**ASSIGNED TASK**
Exactly the lines from the one holding "Cây giống cấy mô" through the final line of the data are wanted, copied as written.

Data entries

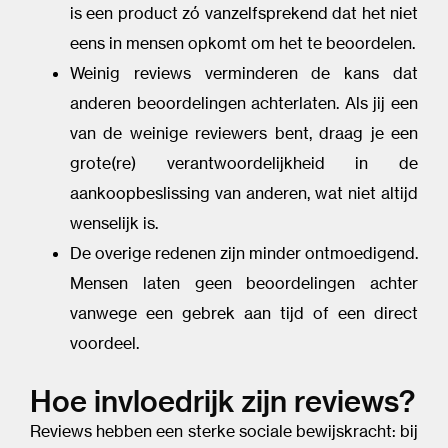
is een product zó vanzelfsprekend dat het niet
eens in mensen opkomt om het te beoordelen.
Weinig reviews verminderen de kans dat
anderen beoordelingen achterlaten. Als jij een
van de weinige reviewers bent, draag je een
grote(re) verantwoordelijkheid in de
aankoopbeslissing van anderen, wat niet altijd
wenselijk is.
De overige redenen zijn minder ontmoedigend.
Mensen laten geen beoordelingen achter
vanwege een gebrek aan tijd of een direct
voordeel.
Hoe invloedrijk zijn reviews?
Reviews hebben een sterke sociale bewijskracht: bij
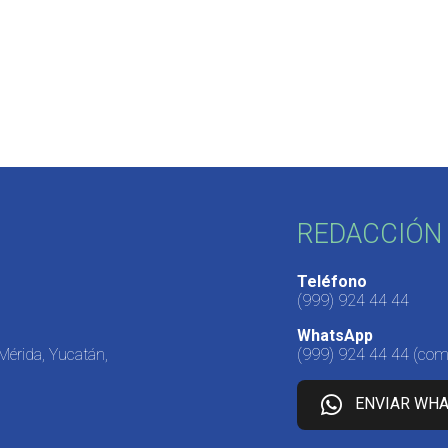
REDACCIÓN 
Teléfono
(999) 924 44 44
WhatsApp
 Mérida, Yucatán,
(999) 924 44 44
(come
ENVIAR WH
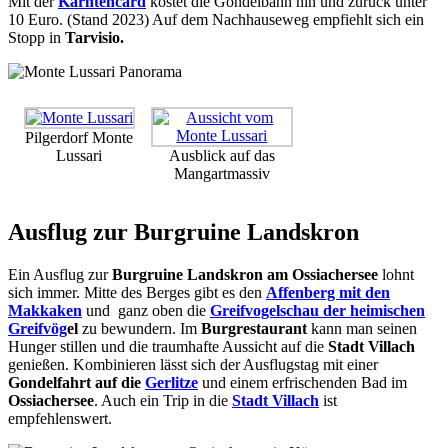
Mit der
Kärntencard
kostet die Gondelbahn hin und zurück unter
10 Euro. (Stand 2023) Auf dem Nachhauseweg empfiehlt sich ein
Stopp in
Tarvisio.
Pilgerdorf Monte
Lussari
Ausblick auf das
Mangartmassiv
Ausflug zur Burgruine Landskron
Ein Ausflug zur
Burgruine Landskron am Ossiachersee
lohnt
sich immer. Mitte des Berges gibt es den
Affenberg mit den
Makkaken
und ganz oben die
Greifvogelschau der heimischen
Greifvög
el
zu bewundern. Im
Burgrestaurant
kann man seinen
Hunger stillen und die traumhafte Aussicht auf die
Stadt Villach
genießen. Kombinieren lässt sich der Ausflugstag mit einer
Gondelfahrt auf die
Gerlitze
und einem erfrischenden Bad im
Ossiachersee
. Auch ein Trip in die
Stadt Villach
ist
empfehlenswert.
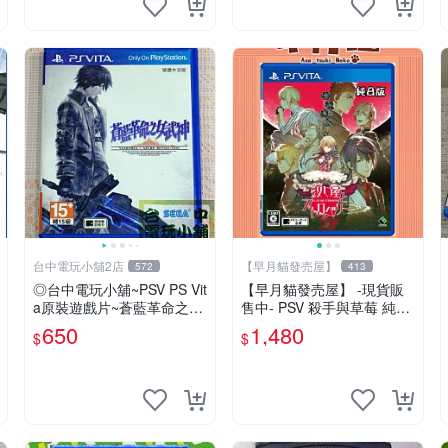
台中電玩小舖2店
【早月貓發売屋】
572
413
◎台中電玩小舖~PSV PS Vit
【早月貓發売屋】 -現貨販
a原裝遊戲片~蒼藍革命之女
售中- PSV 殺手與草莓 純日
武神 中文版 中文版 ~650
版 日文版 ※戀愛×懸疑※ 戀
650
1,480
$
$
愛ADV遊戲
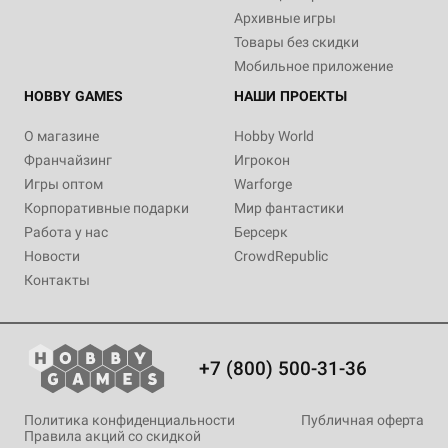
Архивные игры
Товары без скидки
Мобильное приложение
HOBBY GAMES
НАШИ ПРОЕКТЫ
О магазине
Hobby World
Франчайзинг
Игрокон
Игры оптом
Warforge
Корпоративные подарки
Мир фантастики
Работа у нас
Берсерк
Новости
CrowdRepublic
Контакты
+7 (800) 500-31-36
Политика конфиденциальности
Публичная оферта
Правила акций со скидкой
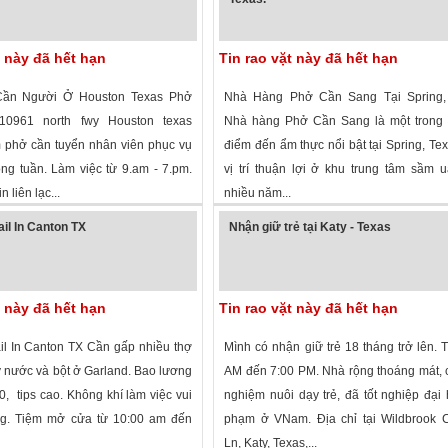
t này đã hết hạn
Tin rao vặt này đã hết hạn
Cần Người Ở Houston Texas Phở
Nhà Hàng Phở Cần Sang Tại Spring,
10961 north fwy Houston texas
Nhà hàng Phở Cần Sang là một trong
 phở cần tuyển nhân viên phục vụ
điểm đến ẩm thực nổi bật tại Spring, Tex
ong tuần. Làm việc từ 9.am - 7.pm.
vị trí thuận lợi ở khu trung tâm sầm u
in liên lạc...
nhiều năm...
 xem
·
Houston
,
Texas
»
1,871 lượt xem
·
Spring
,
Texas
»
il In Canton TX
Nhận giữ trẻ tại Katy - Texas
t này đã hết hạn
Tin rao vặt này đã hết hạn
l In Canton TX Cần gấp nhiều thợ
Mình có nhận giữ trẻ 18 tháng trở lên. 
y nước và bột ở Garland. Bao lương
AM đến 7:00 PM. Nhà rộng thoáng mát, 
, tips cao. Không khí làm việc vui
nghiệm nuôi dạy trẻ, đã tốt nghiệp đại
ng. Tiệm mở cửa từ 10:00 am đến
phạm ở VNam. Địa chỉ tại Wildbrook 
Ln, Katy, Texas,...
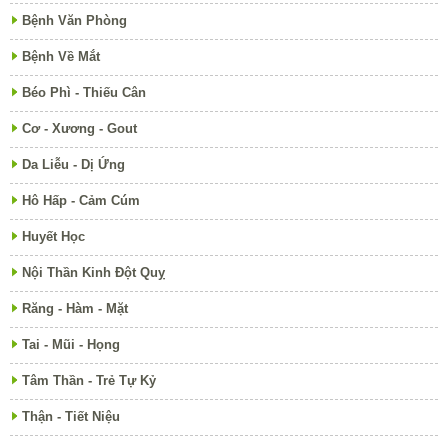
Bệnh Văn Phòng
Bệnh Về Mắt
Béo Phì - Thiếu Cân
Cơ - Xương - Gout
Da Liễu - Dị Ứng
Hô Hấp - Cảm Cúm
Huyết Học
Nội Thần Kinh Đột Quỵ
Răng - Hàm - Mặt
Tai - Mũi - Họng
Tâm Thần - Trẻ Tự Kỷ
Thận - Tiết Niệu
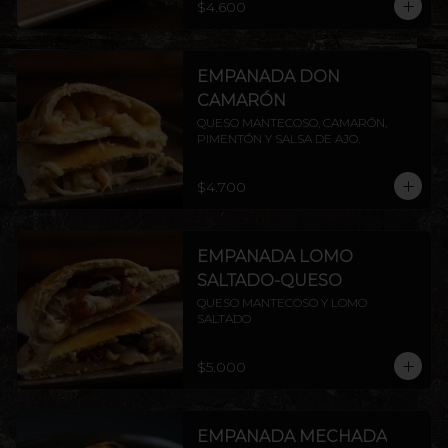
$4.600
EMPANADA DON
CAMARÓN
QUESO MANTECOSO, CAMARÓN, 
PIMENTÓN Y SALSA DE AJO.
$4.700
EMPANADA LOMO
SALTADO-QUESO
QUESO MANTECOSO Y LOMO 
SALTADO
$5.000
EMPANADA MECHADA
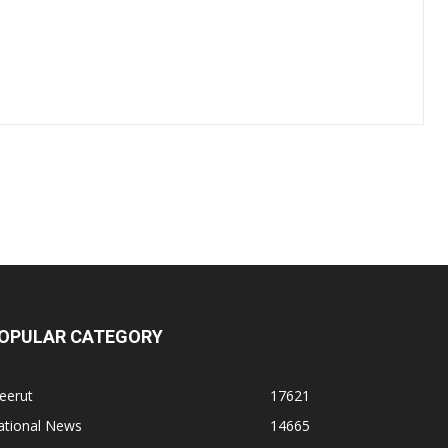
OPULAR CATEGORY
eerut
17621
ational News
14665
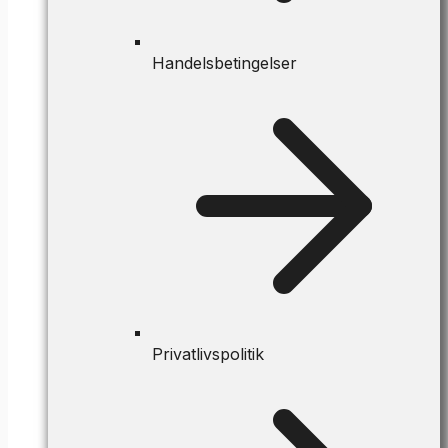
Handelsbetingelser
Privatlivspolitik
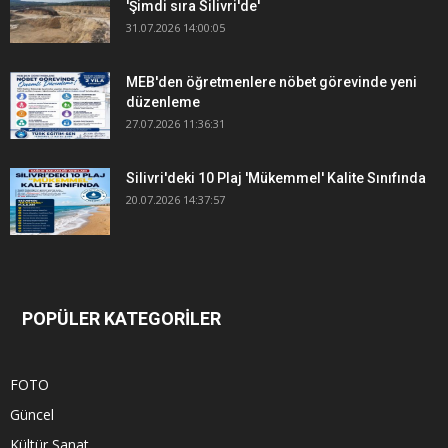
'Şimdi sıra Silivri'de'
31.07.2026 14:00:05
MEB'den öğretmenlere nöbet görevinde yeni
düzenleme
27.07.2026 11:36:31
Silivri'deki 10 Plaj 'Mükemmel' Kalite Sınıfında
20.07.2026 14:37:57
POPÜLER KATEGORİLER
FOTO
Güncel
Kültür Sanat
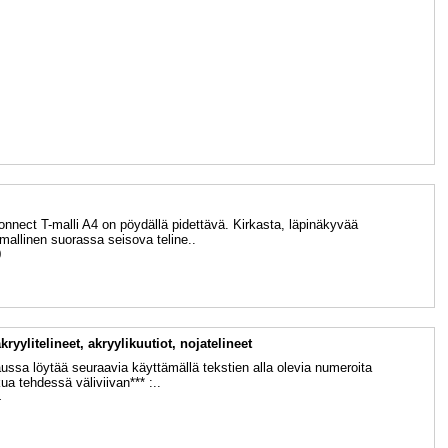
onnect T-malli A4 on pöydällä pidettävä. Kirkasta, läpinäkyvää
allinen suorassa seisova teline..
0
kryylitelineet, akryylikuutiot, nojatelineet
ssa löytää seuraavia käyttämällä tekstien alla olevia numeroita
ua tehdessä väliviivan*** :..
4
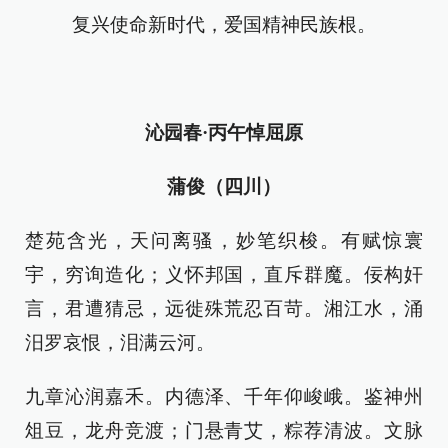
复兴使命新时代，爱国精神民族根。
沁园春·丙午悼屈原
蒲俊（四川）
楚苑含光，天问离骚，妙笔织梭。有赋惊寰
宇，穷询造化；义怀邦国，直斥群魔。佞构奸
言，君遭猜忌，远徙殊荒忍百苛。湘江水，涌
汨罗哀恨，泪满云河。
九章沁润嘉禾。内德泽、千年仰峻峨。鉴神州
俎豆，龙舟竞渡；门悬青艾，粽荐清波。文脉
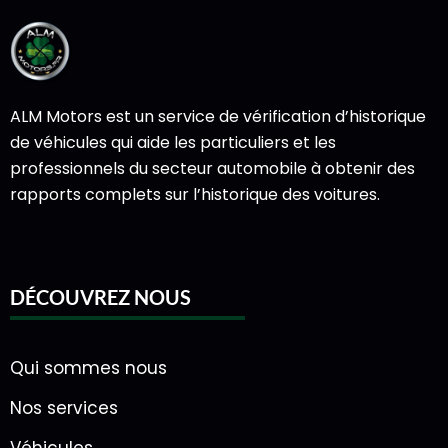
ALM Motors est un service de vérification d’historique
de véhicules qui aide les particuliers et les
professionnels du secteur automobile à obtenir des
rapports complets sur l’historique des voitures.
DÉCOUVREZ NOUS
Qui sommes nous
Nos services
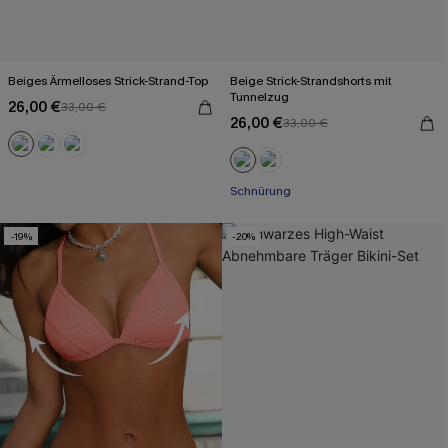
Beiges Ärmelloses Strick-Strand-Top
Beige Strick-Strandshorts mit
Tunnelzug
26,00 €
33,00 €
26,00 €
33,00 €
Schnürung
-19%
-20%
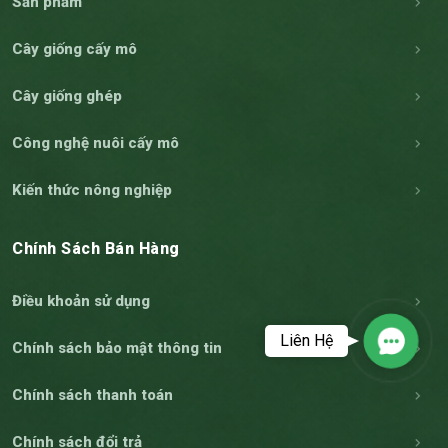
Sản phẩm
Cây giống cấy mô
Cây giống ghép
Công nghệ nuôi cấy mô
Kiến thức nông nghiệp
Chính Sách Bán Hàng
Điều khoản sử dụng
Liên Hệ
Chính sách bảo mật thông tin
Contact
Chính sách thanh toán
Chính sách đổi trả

**OUTPUT FOR THIS TASK**
Cây giống cấy mô
Cây giống ghép
Công nghệ nuôi cấy mô
Kiến thức nông nghiệp
Chính Sách Bán Hàng
Điều khoản sử dụng
Liên Hệ
Chính sách bảo mật thông tin
Contact
Chính sách thanh toán
Chính sách đổi trả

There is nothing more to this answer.